In this chapter socio-philosophical insights into the problem of suicide are studied and applied to the farmers’ suicides. David Émile Durkheim, Albert Camus and Talcott Parsons were studied to understand the complexity of the issue of farmers’ suicides. The effort in this chapter is to not only understand the real nature of the farmers’ suicides problem but also to figure out the sociological and philosophical approaches to tackle this problem. Discussed herein is Durkheim’s concept of seeing suicide as an individual phenomenon; its social character is confirmed in my evaluation of the causes of the higher rate of suicides and in the point that the solution lies in using a group approach. Similarly, I draw on Talcott Parsons’ view of suicide as an issue arising out of the imbalance between deviant behaviour and a social mechanism to control it. To that extent, it can be tackled only by using a social control mechanism to improve socialization and to carry out adjustments in the fit–lack spectrum of an individual. Lastly, the philosophical insights of Albert Camus reveal that suicide is a manifestation of an individual’s inability to cope with whether life is worth living.
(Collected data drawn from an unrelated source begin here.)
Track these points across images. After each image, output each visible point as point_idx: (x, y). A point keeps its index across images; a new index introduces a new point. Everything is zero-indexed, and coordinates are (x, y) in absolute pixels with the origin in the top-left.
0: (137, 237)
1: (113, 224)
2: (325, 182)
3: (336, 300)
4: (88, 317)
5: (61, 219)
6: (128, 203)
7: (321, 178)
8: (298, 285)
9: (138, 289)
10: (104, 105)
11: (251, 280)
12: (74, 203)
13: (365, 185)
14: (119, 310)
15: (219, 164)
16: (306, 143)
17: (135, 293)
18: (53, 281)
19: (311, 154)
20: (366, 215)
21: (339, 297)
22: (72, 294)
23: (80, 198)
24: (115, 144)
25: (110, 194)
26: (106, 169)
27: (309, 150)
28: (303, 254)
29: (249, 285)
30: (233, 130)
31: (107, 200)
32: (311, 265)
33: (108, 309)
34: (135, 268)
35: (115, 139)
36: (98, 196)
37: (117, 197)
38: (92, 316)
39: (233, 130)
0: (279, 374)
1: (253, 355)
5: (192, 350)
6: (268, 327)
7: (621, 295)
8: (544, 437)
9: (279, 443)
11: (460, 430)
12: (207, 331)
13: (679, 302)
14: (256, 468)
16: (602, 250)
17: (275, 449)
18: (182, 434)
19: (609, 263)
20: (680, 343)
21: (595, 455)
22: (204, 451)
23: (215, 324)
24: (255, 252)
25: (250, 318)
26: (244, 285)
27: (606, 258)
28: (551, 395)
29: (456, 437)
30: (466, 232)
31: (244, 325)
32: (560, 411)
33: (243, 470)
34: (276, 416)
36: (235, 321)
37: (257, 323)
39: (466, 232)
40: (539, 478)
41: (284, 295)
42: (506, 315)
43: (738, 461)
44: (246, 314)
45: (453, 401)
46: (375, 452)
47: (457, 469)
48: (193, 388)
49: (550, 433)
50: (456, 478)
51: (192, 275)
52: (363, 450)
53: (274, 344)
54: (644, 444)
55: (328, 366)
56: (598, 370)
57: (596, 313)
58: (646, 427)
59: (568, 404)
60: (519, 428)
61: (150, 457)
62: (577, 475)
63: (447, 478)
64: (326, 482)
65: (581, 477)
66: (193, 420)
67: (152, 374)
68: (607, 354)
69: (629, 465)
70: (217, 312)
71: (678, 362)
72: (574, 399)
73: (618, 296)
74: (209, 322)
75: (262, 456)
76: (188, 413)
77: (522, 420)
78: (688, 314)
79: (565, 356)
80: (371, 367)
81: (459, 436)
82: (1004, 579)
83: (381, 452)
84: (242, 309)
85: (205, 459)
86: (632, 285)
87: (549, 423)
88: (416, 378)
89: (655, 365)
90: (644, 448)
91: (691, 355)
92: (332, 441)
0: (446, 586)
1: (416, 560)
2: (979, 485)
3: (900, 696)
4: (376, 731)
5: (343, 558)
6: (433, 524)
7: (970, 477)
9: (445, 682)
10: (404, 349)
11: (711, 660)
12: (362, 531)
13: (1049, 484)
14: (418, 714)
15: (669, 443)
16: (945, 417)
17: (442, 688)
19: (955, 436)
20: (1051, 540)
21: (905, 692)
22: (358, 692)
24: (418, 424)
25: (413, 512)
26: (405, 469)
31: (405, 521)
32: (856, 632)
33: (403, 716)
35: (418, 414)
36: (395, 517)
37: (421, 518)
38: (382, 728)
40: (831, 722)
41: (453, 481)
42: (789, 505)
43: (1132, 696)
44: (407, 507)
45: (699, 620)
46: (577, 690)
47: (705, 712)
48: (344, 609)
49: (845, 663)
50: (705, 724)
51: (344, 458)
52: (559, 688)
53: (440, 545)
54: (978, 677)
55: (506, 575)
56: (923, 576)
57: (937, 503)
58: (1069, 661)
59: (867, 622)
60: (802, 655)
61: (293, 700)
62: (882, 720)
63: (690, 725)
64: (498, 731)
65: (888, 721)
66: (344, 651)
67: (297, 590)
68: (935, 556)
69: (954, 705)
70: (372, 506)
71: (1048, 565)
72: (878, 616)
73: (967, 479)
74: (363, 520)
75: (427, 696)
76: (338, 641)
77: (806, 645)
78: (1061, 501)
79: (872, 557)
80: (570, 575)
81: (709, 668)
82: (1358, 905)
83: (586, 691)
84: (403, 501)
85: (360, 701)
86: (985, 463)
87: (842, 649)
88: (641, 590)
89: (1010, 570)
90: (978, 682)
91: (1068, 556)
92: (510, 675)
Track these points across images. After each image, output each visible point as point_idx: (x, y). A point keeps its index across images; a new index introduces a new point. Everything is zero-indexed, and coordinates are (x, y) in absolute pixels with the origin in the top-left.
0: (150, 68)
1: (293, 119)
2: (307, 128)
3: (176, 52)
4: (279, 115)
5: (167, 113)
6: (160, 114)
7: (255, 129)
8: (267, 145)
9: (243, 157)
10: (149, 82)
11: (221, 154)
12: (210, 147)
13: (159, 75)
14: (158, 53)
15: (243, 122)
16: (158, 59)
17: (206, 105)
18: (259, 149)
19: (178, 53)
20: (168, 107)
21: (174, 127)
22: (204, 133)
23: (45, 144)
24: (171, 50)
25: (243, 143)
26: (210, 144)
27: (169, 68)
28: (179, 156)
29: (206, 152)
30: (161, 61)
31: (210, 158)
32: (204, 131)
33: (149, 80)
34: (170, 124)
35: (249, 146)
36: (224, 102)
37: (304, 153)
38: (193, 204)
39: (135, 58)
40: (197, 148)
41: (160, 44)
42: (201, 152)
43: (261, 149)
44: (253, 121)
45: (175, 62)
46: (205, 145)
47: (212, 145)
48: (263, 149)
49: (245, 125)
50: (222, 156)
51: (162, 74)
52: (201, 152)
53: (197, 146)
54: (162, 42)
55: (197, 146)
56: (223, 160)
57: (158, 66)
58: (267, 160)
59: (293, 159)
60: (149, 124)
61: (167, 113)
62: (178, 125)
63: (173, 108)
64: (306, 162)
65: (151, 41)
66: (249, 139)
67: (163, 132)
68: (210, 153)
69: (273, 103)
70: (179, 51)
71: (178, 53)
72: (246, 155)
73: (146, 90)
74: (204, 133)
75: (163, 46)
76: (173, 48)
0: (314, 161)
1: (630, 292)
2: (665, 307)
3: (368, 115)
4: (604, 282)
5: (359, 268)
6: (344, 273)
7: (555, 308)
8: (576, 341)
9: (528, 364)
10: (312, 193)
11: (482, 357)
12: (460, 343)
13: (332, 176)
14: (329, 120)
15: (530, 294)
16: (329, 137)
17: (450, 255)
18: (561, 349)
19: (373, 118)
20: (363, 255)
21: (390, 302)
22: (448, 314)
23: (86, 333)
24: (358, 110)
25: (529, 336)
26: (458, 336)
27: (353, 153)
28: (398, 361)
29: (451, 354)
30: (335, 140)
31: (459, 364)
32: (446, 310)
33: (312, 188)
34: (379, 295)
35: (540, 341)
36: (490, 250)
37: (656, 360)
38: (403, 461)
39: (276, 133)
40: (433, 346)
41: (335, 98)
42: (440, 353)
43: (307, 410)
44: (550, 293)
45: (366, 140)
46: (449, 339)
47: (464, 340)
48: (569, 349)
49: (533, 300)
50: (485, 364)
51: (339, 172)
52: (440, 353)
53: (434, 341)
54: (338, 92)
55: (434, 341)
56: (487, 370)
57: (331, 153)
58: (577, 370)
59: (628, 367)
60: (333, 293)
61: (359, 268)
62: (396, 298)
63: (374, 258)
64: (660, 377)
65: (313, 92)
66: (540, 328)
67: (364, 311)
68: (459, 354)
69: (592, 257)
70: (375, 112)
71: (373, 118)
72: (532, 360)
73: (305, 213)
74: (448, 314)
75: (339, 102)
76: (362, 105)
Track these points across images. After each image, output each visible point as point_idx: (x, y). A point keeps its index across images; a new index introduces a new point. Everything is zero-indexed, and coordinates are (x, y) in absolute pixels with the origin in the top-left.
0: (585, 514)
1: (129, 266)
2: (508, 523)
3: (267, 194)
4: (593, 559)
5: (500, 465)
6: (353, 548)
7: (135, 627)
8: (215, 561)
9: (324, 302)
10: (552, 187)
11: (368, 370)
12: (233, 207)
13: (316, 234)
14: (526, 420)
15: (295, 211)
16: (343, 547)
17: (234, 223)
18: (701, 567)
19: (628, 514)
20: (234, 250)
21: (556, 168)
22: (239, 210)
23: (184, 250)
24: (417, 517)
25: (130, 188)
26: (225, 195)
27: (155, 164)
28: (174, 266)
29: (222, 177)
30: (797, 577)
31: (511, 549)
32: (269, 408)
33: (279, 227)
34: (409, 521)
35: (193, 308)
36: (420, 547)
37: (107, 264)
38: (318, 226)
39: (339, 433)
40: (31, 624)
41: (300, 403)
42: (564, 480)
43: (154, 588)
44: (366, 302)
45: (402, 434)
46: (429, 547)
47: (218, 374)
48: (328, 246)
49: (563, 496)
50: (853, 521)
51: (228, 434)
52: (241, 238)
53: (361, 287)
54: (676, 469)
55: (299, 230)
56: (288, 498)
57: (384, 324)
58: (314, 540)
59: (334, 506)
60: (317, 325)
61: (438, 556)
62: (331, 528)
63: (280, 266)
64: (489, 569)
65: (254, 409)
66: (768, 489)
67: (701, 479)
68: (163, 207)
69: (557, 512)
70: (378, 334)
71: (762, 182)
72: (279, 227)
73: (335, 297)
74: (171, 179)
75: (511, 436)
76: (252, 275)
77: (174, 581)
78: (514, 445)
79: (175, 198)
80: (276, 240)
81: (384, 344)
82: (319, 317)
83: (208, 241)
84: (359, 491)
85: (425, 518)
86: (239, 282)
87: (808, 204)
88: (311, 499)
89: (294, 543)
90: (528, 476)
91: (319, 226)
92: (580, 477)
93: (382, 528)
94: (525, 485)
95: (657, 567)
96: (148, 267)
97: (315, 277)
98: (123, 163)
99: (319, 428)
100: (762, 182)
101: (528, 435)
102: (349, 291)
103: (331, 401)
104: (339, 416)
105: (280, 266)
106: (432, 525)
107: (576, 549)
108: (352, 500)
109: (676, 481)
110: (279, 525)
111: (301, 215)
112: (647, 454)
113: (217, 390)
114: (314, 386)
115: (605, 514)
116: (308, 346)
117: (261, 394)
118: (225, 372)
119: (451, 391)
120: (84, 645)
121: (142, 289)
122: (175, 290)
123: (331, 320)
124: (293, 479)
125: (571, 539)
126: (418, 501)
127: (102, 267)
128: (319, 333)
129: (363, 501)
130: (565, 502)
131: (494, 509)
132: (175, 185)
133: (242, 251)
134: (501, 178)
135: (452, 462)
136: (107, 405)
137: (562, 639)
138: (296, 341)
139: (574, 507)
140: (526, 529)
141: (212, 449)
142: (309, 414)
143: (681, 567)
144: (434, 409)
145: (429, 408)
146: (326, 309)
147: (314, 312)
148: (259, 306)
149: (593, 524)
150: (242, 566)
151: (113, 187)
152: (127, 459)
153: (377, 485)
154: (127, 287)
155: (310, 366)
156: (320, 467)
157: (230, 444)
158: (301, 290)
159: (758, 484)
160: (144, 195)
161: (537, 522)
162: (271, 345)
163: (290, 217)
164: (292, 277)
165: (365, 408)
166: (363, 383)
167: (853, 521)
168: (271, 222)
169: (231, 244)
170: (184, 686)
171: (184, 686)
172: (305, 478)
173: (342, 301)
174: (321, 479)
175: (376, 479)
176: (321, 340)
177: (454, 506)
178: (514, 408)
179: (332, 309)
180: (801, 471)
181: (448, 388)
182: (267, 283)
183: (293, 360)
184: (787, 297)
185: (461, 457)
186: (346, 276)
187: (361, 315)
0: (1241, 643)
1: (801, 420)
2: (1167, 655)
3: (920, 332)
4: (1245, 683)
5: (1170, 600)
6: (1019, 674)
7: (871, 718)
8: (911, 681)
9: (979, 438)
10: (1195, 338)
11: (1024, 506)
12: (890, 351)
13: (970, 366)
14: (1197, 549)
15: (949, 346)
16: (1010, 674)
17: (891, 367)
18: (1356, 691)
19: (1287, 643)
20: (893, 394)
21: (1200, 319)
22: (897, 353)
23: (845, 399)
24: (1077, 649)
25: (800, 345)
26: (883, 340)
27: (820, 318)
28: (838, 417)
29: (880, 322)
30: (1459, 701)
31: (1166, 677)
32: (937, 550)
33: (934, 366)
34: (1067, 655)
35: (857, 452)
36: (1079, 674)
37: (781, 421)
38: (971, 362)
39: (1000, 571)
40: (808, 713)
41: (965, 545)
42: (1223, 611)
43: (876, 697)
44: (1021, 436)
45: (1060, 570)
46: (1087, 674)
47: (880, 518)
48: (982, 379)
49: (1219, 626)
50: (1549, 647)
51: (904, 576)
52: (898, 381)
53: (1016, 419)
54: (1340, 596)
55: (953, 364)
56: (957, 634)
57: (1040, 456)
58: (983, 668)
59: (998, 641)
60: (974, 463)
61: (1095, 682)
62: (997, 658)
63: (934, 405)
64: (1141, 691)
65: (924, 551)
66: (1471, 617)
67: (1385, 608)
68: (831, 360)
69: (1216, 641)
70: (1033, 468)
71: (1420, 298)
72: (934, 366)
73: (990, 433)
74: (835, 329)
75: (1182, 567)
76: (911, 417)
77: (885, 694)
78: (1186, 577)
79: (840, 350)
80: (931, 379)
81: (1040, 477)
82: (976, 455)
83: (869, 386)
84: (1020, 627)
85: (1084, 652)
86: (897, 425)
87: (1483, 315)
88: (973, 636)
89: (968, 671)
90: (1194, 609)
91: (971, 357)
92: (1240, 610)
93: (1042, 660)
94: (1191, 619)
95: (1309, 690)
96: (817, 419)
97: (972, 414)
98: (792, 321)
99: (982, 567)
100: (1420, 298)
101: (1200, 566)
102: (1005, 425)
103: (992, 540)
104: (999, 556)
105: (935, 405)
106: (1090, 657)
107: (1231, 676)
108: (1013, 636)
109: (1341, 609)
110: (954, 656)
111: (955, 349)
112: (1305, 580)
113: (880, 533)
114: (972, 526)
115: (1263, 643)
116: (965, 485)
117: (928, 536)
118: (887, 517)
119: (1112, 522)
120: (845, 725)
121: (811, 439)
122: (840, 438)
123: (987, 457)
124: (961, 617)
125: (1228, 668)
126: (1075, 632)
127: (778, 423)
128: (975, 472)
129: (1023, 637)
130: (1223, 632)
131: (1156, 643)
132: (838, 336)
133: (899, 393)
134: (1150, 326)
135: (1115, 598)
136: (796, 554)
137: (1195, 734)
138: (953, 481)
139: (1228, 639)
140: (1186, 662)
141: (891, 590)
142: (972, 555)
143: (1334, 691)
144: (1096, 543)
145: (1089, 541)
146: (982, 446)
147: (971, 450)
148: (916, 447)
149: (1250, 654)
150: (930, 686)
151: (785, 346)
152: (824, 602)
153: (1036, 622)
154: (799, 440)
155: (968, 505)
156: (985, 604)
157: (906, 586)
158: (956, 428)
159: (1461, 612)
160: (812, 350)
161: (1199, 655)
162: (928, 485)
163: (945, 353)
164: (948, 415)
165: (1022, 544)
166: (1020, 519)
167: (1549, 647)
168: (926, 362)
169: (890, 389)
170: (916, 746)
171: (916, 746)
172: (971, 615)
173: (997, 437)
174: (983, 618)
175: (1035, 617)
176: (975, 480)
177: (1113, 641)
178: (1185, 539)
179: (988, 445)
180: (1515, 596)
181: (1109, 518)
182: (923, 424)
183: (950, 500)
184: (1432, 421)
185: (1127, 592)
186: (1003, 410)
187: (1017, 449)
He argues that instead of thinking that life is not worth all the problems that it entails and thus dying by suicide to end it, the deciding factor for suicide is a desire for an existence driven by a body which more often than not shrinks from annihilation and settles for life even if there is the slightest amount of hope. But under the extreme condition of hopelessness, the body does the opposite. The message is that suicides, like those of the Indian farmers, indicate that the farmers’ socioeconomic problems are so grave that they do not see the slightest hope. This necessitates a measure for socioeconomic programmes to bring back this hope in their life by changing their conditions.